§ **Esercizio A**
Nel brano sull'etichetta energetica, quali organizzazioni hanno svolto l'attività di monitoraggio citata?
§ **Esercizio B**
Scrivi il seguito del brano sull'etichetta energetica, cominciando dopo l'ultima frase riportata.

§ **Brano da leggere**

▼

Venerdi, 10 luglio 2020
Regione Toscana

Etichetta energetica: quasi una su due è scorretta

Se applicate nel modo corretto potrebbero produrre una riduzione della CO2 di circa 500 milioni di tonnellate all’anno, ossia 1,5% delle emissioni mondiali. Stiamo parlando di due Direttive, Ecodesign e Etichetta Energetica, messe a punto dall’Unione Europea per l’efficienza energetica e la lotta al cambiamento climatico. Tuttavia, il carattere non obbligatorio delle disposizioni presenti nelle Direttive UE fa sì che non sempre le etichette riportino esattamente quanto previsto, non consentendo al consumatore di effettuare le sue scelte d’acquisto nel modo migliore. Lo testimoniano i risultati di un’attività di monitoraggio svolta da Legambiente e Movimento Difesa del Cittadino, nell’ambito del progetto europeo Marketwatch.

▲

Voci di dati raccolte:

▼

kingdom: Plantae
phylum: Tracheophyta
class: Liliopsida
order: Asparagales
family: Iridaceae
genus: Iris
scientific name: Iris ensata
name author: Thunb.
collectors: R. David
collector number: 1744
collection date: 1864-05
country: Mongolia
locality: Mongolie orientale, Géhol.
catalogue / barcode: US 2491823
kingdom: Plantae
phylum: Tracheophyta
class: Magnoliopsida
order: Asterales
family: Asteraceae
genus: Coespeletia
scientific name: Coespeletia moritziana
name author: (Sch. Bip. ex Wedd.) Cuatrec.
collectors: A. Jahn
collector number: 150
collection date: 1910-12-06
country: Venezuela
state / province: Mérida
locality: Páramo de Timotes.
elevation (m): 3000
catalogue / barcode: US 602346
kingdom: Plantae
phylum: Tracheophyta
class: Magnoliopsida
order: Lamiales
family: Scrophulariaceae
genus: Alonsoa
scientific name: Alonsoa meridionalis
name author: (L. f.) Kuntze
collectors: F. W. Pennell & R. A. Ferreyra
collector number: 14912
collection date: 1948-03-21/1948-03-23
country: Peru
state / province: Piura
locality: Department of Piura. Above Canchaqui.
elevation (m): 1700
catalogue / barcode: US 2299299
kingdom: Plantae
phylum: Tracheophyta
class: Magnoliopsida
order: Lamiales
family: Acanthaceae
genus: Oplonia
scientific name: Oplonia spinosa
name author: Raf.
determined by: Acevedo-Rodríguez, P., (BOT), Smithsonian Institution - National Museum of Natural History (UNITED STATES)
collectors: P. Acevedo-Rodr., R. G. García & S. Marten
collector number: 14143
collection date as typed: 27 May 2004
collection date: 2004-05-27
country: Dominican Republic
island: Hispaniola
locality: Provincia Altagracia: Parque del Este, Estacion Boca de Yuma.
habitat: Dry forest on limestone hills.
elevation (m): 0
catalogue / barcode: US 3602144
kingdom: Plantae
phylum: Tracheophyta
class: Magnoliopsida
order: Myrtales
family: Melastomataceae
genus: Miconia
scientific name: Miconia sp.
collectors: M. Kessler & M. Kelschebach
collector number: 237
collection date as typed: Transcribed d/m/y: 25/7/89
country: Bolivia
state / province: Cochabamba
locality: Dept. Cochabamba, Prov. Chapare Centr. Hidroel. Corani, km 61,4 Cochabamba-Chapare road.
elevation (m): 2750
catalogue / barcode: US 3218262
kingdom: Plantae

▲

§ **Spazio per rispondere A**
Legambiente e Movimento Difesa del Cittadino, nell'ambito del progetto europeo Marketwatch.

§ **Spazio per rispondere B**
Su 4637 prodotti controllati (prevalentemente piccoli e grandi elettrodomestici di uso comune), il 57% risulta ben etichettato ma quasi un prodotto su due presenta informazioni scorrette o, in alcuni casi, totalmente assenti.

Gli aspetti più preoccupanti riguardo il mancato rispetto degli indirizzi comunitari si manifestano nei canali di vendita online. Qui, solo il 23% della merce controllata dal monitoraggio risulta etichettata nel modo corretto, contro l’81% di quanto accade nei negozi fisici. Tra i prodotti meno virtuosi nei negozi online si trovano le cappe aspiranti (89% non hanno un’etichetta conforme alla norma), i televisori (75%) e i forni (64%).